# START OF SELECTED EXTRACT
RSG AND SHARES SUBJECT TO PLAN

4.1 RSGs may be granted in respect of authorized and unissued Shares provided that the aggregate number of Shares reserved for issuance under the RSG Plan, subject to adjustment or increase of such number pursuant to the provisions of Article 8, together with any RSGs reserved for issuance under any options or warrants for services or employee share purchase or share option plans or any other plans, shall not exceed seven million Shares providing that the total number of RSGs issuable under the RSG Plan shall not exceed seven million. Shares in respect of which RSGs are not exchanged shall be available for subsequent RSGs under the RSG Plan. No fractional RSGs or Shares may be exchanged or issued under the RSG Plan. All RSGs which are cancelled, forfeited or not exchanged for Shares, for whatever reason, shall be returned to the RSG pool and may be reissued. Under no circumstances will RSGs be considered Shares or other securities of the Corporation, nor will a RSG entitle any Eligible Person to exercise voting rights or any other rights attaching to ownership of Shares or other securities of the Corporation. An Eligible Person shall not be considered the owner of Shares by virtue of the award of a RSG.
# END OF SELECTED EXTRACT
# START OF RECORDS SUPPLIED
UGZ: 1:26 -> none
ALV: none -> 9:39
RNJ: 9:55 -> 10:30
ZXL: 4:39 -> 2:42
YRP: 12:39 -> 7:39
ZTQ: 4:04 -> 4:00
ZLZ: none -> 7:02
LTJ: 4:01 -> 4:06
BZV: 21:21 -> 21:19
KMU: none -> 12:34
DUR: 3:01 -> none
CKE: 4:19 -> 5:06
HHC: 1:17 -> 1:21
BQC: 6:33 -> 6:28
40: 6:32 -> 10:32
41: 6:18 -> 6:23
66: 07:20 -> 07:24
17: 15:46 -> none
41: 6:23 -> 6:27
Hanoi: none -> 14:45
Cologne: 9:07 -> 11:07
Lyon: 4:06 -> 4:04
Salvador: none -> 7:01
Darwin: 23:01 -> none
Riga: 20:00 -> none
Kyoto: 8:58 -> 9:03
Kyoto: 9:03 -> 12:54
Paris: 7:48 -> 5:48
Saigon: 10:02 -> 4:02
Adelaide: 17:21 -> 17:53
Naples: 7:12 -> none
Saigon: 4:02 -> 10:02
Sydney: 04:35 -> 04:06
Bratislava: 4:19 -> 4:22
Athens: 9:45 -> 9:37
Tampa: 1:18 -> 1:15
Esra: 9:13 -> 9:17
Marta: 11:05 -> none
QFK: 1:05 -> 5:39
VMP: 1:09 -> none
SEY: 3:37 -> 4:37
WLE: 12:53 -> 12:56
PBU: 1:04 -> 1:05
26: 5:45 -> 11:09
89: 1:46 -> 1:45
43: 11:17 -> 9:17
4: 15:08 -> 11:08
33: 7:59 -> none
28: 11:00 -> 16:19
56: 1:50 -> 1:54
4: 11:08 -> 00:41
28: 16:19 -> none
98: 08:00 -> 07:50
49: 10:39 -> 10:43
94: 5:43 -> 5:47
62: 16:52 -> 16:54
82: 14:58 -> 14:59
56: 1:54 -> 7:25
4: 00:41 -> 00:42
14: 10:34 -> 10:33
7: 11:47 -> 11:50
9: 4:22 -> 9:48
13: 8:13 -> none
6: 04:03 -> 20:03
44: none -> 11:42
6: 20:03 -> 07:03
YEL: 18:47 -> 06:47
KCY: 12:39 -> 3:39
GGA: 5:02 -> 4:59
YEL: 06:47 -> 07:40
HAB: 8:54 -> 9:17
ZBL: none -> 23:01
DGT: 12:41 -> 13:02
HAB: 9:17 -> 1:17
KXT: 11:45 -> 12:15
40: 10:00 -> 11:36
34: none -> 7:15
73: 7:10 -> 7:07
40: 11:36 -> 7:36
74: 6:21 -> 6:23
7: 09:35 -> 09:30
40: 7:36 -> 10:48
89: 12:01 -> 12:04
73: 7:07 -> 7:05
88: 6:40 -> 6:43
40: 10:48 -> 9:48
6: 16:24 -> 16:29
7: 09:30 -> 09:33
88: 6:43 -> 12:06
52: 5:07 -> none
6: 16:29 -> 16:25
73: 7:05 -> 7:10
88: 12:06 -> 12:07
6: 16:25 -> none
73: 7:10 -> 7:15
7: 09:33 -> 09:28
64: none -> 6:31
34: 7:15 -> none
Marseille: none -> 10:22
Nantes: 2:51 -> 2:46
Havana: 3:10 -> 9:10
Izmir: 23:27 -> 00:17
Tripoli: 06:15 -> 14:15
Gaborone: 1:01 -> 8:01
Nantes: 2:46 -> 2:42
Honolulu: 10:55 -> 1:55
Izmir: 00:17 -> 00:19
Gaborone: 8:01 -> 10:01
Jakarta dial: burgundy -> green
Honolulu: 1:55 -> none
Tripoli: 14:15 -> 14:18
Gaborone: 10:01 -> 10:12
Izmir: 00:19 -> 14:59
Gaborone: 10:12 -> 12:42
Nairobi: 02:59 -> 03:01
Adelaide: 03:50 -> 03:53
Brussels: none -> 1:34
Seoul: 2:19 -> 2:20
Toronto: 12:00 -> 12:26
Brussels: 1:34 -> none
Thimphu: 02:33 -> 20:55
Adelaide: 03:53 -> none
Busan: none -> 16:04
# END OF RECORDS SUPPLIED
▶ _TASK 1_
Could you reproduce the entries, everything from the first one down to the line containing "9: 4:22 -> 9:48", with both of those lines included?
▶ _TASK 2_
Can you resume the passage on restricted share grants, picking up after its final sentence?

▶ _REPLY 1_
UGZ: 1:26 -> none
ALV: none -> 9:39
RNJ: 9:55 -> 10:30
ZXL: 4:39 -> 2:42
YRP: 12:39 -> 7:39
ZTQ: 4:04 -> 4:00
ZLZ: none -> 7:02
LTJ: 4:01 -> 4:06
BZV: 21:21 -> 21:19
KMU: none -> 12:34
DUR: 3:01 -> none
CKE: 4:19 -> 5:06
HHC: 1:17 -> 1:21
BQC: 6:33 -> 6:28
40: 6:32 -> 10:32
41: 6:18 -> 6:23
66: 07:20 -> 07:24
17: 15:46 -> none
41: 6:23 -> 6:27
Hanoi: none -> 14:45
Cologne: 9:07 -> 11:07
Lyon: 4:06 -> 4:04
Salvador: none -> 7:01
Darwin: 23:01 -> none
Riga: 20:00 -> none
Kyoto: 8:58 -> 9:03
Kyoto: 9:03 -> 12:54
Paris: 7:48 -> 5:48
Saigon: 10:02 -> 4:02
Adelaide: 17:21 -> 17:53
Naples: 7:12 -> none
Saigon: 4:02 -> 10:02
Sydney: 04:35 -> 04:06
Bratislava: 4:19 -> 4:22
Athens: 9:45 -> 9:37
Tampa: 1:18 -> 1:15
Esra: 9:13 -> 9:17
Marta: 11:05 -> none
QFK: 1:05 -> 5:39
VMP: 1:09 -> none
SEY: 3:37 -> 4:37
WLE: 12:53 -> 12:56
PBU: 1:04 -> 1:05
26: 5:45 -> 11:09
89: 1:46 -> 1:45
43: 11:17 -> 9:17
4: 15:08 -> 11:08
33: 7:59 -> none
28: 11:00 -> 16:19
56: 1:50 -> 1:54
4: 11:08 -> 00:41
28: 16:19 -> none
98: 08:00 -> 07:50
49: 10:39 -> 10:43
94: 5:43 -> 5:47
62: 16:52 -> 16:54
82: 14:58 -> 14:59
56: 1:54 -> 7:25
4: 00:41 -> 00:42
14: 10:34 -> 10:33
7: 11:47 -> 11:50
9: 4:22 -> 9:48

▶ _REPLY 2_
ARTICLE 5

ELIGIBILITY. GRANT AND TERMS OF RSGS

5.1 RSGs may be granted only to Eligible Persons.

5.2 RSGs may be granted by the Corporation or any Controlled Entity pursuant to recommendations of the Compensation Committee provided and to the extent that such recommendations are approved by the Board.

5.3 Except as otherwise provided in this Article 5, the number of Shares subject to each RSG, the RSG Price, the expiration date of each RSG, the extent to which each RSG is exchangeable from time to time during the term of the RSG and other terms and conditions relating to each such RSG including the vesting thereof shall be determined by the Compensation Committee. If, however, no specific determination is made by the Compensation Committee with respect to any of the foregoing matters, each RSG shall, subject to any other specific provisions of the RSG Plan, contain the following terms and conditions:

 

(a) the period during which an RSG shall be exchangeable into Shares shall, notwithstanding the terms of a Grant Agreement be ten years from the Grant Date; and

 

(b) the RSG Grantee may exchange not more than 20% of the Shares covered by the RSG during each 12 month period following the first anniversary of the date of the grant of the Shares; provided, however, that if the number of Shares taken up under the RSG during any such 12 month period is less than 20% of the Shares covered by the RSG, the RSG holder shall have the right, at any time or from time to time during the remainder of the term of the RSG, to exchange such number of Shares subject to the RSG which were exchangeable, but not exchanged by the RSG Grantee, during such 12 month period.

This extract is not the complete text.